## What is being asked
Pick up the commentary on the end of ideology and the libertarian movement and keep writing from its last sentence.

## Document section
━━━━━━━━━━━━━━━━━━━━
The end of ideology is what the chattering classes consensus is as explained in Fukuyama's early 90's classic: THE END OF HISTORY. The thrust is that democratic corporatism is the only viable model of organizing a successful society. Monarchism, mercantilism, laissez faire, and communism all fell into the ash heap of history, with no viable contenders on the horizon. This ideological aspect of this assessment is correct if unfortunate IMHO, China and Osama not withstanding.
A segment of the libertarian movement was an attempt to resurrect the classical liberal, laissez faire society whose closest parallel was the post-Reconstruction through pre-Progressive America of the north and west. There was another libertarian wing that endorsed the anarcho-capitalist model untried in human history, an example of anti-historical, sci-fi utopianism. The LP peaked in 1980. Since the Craniaks of the CATO Institute left in 1983, the party has never approached its earlier successes. Today it has fallen into the grip of conmen and hustlers.
So Reason - always a peculiar mix of Randian, libertarian, and economic growth influences, moved, in its post-Postrel editorship, away from its "free minds, free markets" ideology toward battling the culture wars. It's a dirty job but someone needs to defend drug use, pornography, free choice, and secularism.
━━━━━━━━━━━━━━━━━━━━
## Information shown
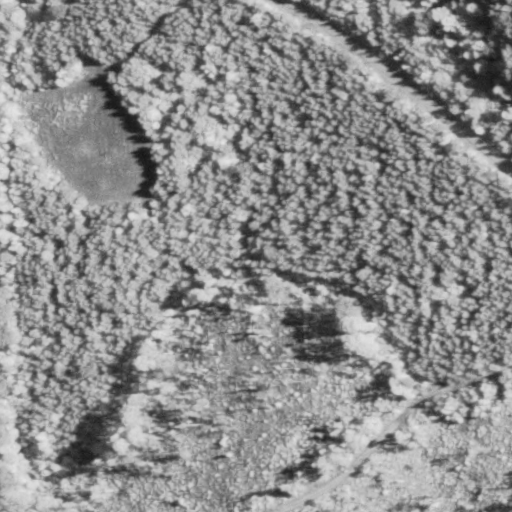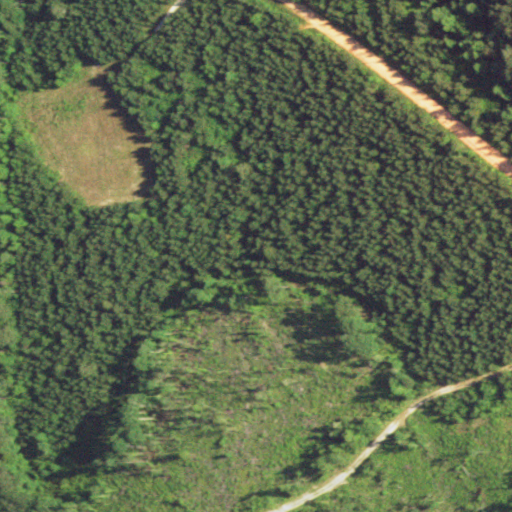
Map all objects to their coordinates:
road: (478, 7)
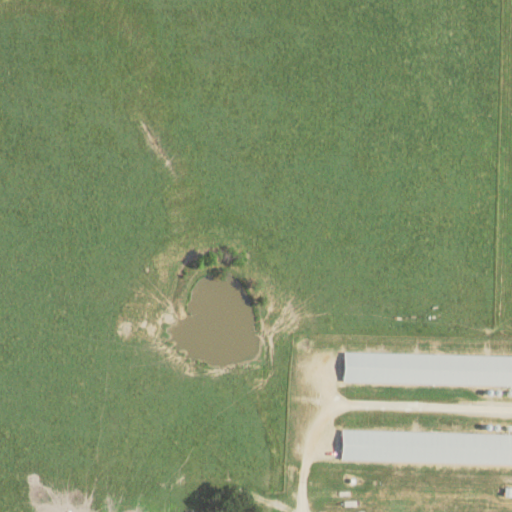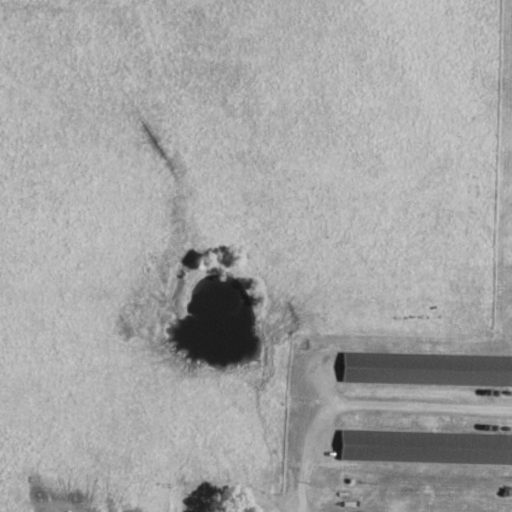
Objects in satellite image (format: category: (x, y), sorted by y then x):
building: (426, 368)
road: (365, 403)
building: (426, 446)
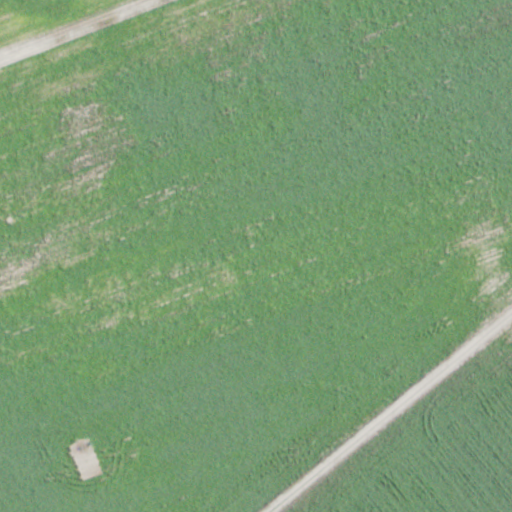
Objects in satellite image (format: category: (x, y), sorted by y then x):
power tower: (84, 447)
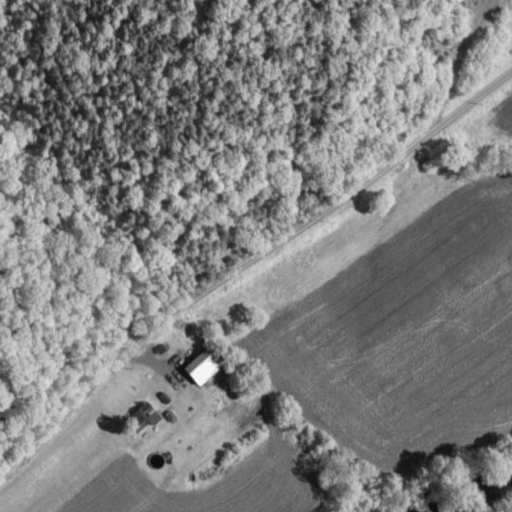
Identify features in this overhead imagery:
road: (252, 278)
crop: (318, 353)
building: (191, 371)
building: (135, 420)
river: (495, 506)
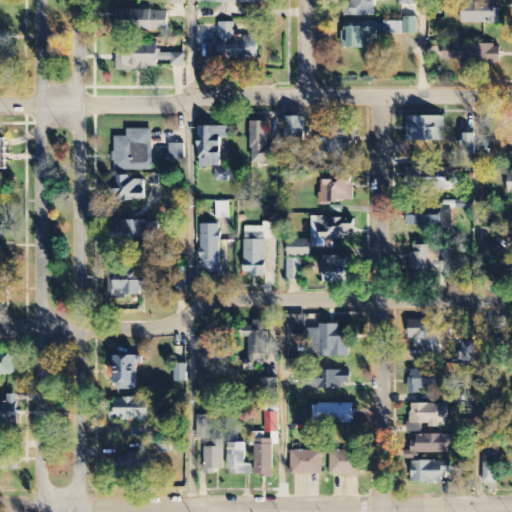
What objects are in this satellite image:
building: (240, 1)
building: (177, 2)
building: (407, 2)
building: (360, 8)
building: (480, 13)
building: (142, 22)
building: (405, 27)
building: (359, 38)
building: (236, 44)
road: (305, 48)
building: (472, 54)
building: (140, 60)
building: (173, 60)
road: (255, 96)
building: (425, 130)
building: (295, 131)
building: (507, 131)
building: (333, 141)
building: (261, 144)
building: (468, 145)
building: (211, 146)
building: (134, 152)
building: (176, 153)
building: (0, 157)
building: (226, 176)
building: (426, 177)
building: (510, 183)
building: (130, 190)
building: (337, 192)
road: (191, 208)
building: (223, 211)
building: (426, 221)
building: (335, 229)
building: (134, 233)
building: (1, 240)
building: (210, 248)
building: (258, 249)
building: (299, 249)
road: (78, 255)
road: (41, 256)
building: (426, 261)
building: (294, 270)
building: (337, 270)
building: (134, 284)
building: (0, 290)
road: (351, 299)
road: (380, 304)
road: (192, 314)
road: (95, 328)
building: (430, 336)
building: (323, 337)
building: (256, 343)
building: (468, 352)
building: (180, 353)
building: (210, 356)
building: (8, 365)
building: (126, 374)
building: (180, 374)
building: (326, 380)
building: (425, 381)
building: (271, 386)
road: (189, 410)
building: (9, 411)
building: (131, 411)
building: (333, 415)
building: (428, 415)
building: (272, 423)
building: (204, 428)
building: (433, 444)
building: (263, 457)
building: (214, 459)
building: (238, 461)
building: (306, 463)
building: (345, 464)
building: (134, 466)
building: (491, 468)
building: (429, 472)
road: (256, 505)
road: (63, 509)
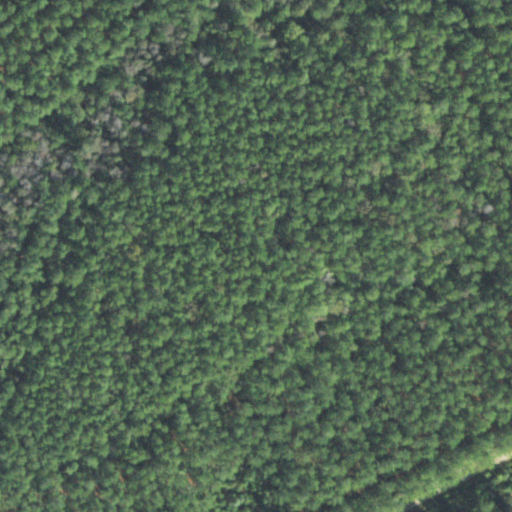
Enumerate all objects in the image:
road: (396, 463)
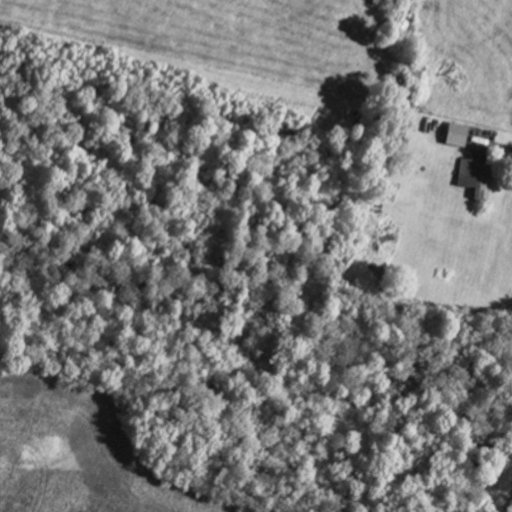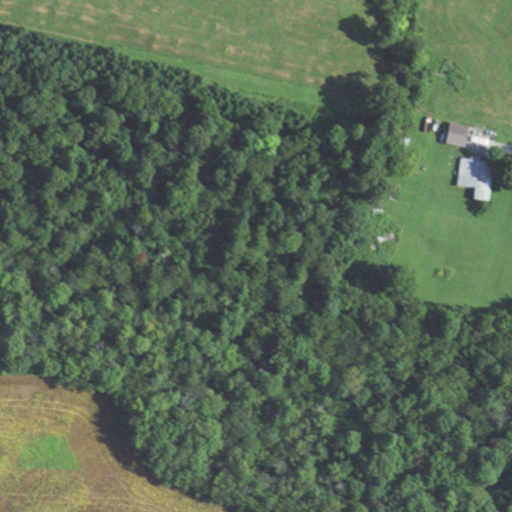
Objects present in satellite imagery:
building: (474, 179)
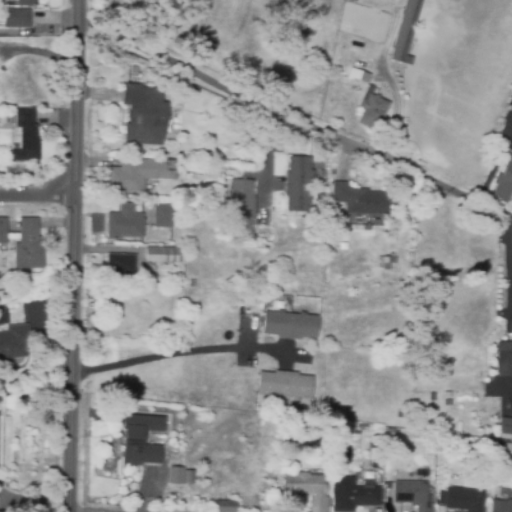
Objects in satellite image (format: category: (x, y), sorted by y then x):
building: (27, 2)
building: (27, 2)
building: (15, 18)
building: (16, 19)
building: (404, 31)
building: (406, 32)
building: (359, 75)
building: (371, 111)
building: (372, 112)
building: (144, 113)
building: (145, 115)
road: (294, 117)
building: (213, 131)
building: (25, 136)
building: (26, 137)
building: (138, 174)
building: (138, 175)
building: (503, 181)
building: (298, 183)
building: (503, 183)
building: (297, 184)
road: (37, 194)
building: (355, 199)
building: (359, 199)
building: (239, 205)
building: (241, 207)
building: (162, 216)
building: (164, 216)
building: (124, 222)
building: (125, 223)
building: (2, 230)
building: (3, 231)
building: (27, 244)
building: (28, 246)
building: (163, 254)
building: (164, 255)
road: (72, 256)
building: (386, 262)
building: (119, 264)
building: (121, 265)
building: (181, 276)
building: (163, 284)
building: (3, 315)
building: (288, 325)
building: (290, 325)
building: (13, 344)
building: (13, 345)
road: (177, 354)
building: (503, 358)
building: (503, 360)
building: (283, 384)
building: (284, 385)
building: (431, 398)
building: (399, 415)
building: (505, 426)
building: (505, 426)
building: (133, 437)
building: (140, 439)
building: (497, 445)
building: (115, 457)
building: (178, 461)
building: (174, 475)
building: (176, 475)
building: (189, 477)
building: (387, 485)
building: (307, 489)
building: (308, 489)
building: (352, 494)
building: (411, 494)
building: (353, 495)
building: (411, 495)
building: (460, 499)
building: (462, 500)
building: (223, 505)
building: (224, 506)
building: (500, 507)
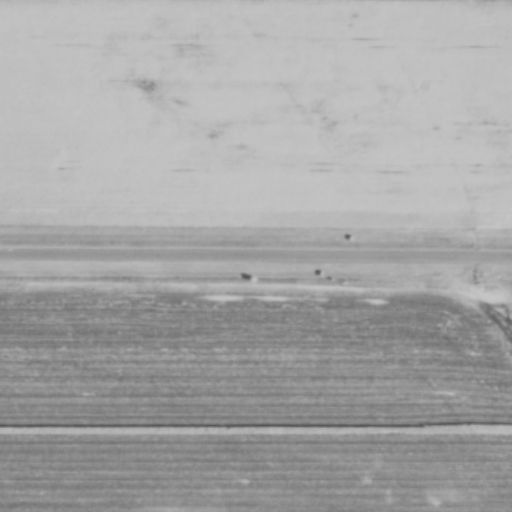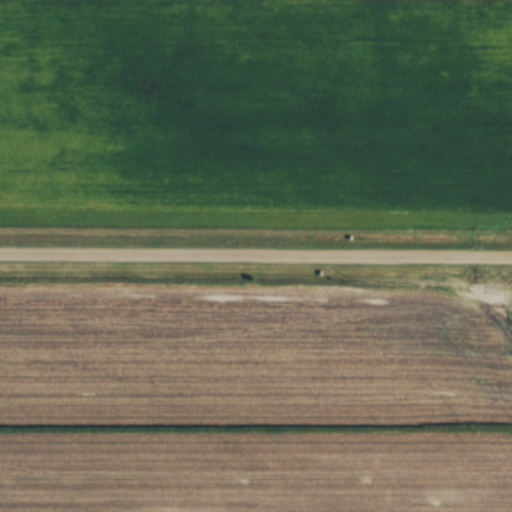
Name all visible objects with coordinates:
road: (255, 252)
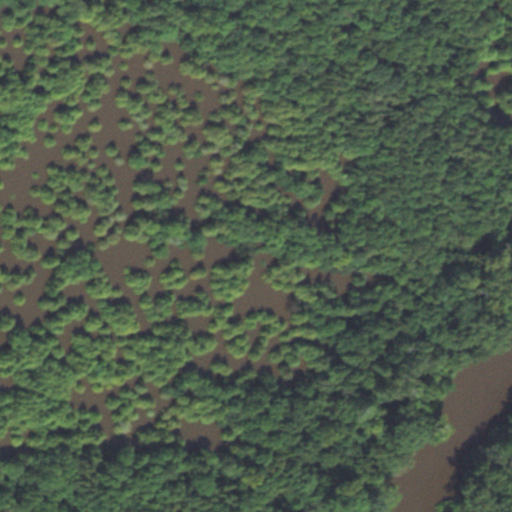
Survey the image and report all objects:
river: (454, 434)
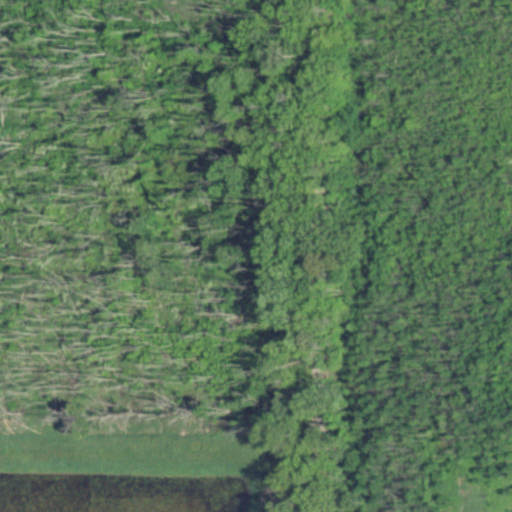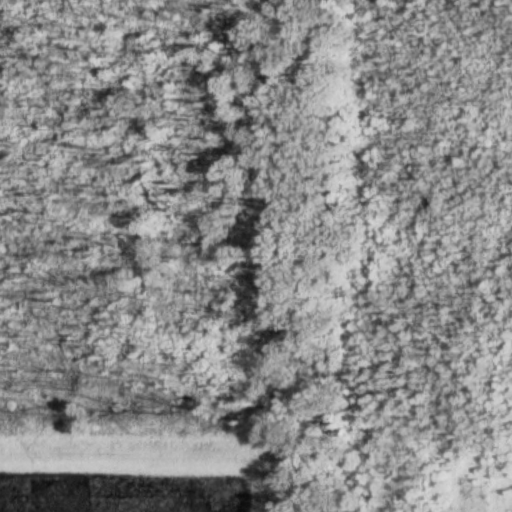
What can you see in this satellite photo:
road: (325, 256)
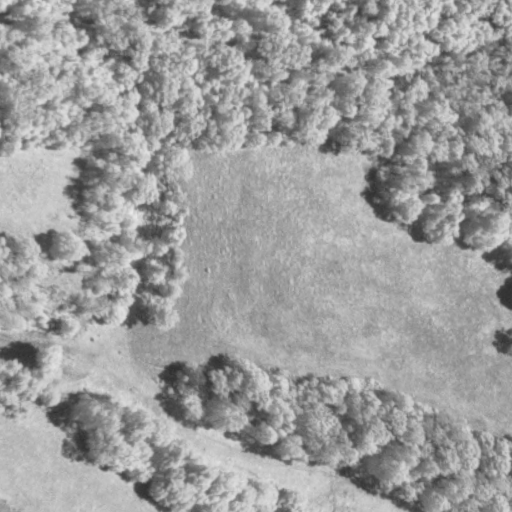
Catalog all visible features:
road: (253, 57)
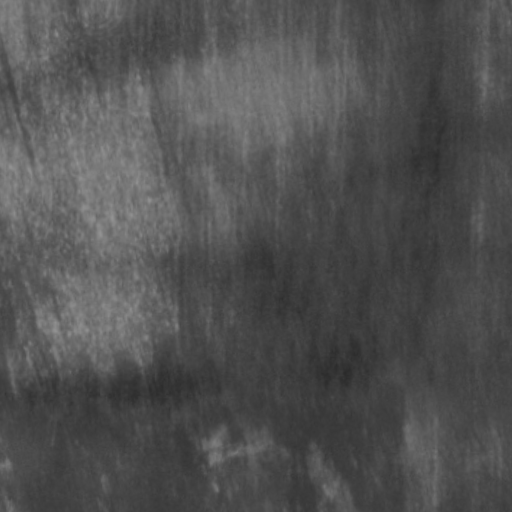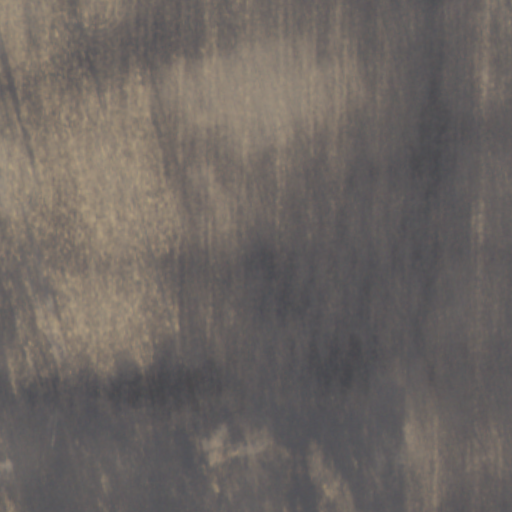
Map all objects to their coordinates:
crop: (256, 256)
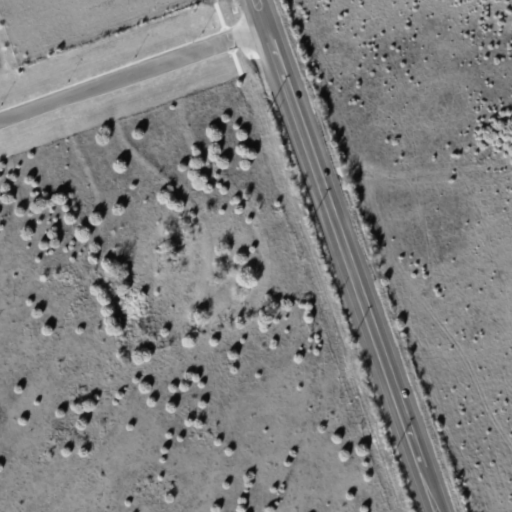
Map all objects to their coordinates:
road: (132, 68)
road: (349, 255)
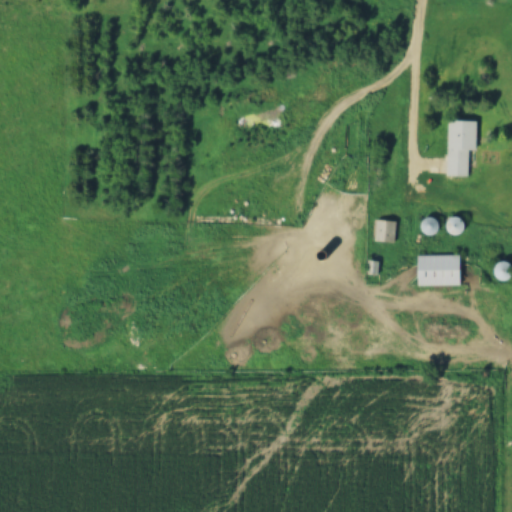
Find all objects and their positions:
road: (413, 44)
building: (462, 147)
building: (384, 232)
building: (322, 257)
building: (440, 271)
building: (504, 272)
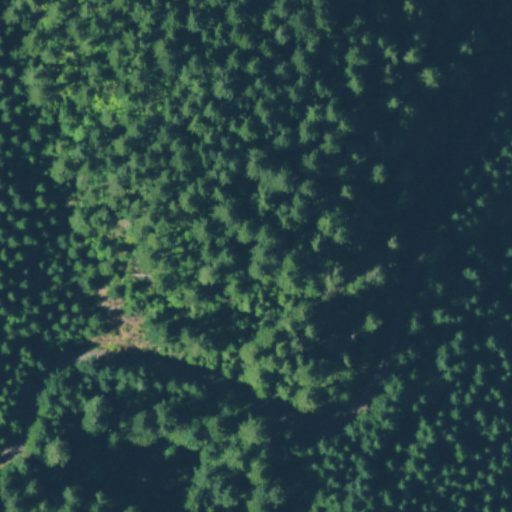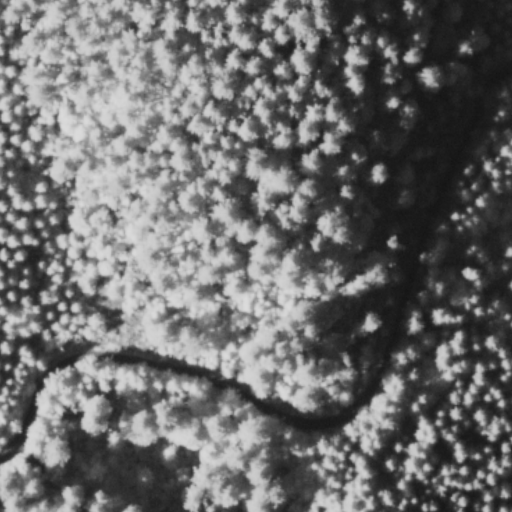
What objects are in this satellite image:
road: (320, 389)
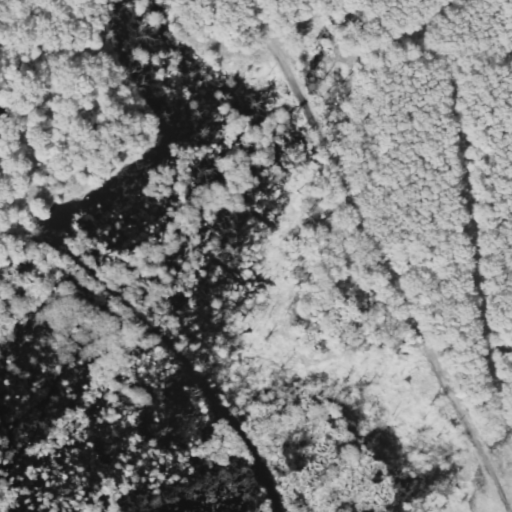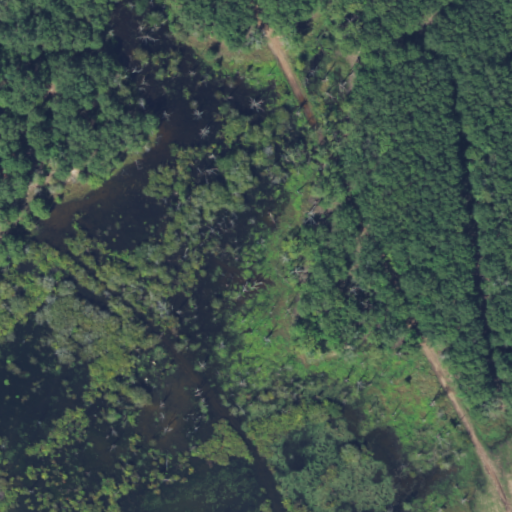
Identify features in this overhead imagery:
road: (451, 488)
━━━━━━━━━━━━━━━━━━━━
## Output of the task
One attack the religious right makes is on the Enlightenment, which secularized and freed European and American society. The American and French revolutions were products of the Enlightenment and the Age of Reason. Two conflicting visions surfaced: the Tragic and the Utopian. The Tragic views the world as fallen (as a reality not a Biblical curse) and humanity imperfectible. As Madison noted, if men were angels government would be unnecessary. The Utopian denies human nature, endorsing the nurture, environmental impact in shaping individuals and societies. Hence the serial if failed utopian experiments in the public and private spheres from the Jacobin Terror to the Zionist kibbutz to the Soviet's new man to the Great Society. Because the goal of perfecting people is unobtainable, the process of liberating people reverts into its reciprocal - personal subjugation and collective tyranny.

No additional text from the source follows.